Os poderes de uma CPI. E o depoimento de Pazuello

Uma comissão parlamentar de inquérito é um instrumento por meio do qual congressistas podem investigar um fato de interesse público e com relevância na ordem constitucional, legal, econômica ou social do país. O colegiado tem poderes de autoridades judiciais, o que significa que os parlamentares podem coletar provas e convocar testemunhas. Caso as testemunhas mintam, eles podem prendê-las.

A CPI da Covid foi instalada em 27 de abril de 2021. A previsão é de que os trabalhos durem 90 dias, prorrogáveis. Ao final, os senadores podem sugerir indiciamentos, cabendo ao Ministério Público decidir se apresenta denúncias à Justiça. Ou podem ainda apontar possíveis crimes de responsabilidade do presidente Bolsonarocabendo então ao presidente da Câmara, Arthur Lira (PP-AL), decidir se dá prosseguimento a um processo de impeachment.

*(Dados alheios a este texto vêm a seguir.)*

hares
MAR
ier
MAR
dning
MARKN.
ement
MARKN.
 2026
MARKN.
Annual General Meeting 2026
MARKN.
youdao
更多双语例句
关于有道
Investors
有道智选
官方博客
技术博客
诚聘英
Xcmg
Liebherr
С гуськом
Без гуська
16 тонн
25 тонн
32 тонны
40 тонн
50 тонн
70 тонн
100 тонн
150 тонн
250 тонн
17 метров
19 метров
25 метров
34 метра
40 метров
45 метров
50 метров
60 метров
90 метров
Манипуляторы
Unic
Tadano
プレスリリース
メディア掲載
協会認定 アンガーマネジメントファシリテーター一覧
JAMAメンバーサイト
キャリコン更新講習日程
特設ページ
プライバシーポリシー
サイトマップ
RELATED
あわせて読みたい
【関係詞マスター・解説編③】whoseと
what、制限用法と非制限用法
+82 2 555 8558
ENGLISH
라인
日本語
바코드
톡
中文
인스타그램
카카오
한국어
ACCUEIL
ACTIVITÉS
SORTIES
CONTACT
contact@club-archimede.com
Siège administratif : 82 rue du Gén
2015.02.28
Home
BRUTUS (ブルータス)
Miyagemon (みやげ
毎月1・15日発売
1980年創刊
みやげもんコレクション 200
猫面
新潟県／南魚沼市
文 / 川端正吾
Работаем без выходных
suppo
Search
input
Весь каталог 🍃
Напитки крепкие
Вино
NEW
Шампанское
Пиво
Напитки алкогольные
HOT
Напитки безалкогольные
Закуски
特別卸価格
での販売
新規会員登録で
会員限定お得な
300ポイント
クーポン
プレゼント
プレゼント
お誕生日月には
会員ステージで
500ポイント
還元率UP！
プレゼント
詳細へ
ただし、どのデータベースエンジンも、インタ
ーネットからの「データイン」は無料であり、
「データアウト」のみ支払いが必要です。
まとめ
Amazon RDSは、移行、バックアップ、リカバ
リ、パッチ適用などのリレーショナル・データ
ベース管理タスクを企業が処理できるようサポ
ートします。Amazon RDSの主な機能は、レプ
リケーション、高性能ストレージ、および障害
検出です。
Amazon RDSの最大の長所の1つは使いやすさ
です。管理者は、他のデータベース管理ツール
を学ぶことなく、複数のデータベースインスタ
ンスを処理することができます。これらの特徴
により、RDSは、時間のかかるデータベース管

Por ter o maior potencial de impacto para o Palácio do Planalto, o depoimento do ex-ministro da Saúde e general da ativa Eduardo Pazuello é um dos mais aguardados da comissão. Na quinta-feira (13), a AGU (Advocacia Geral da União) acionou o Supremo Tribunal Federal para garantir a ele o direito de ficar em silêncio ao depor à CPI. O órgão argumenta que ele não pode ser obrigado a produzir provas contra si mesmo. A AGU pede ainda que Pazuello possa levar um advogado e que tenha garantido o direito de não sofrer ameaças ou constrangimentos físicos ou morais, como a prisão.

ESTAVA ERRADO: Uma versão anterior deste texto citava27 de abril de 2020 como data da instalação da CPI da Covid. Na verdade, a comissão foi instalada em 27 de abril de 2021. O texto foi corrigido às 15h50 de 13 de junho de 2021.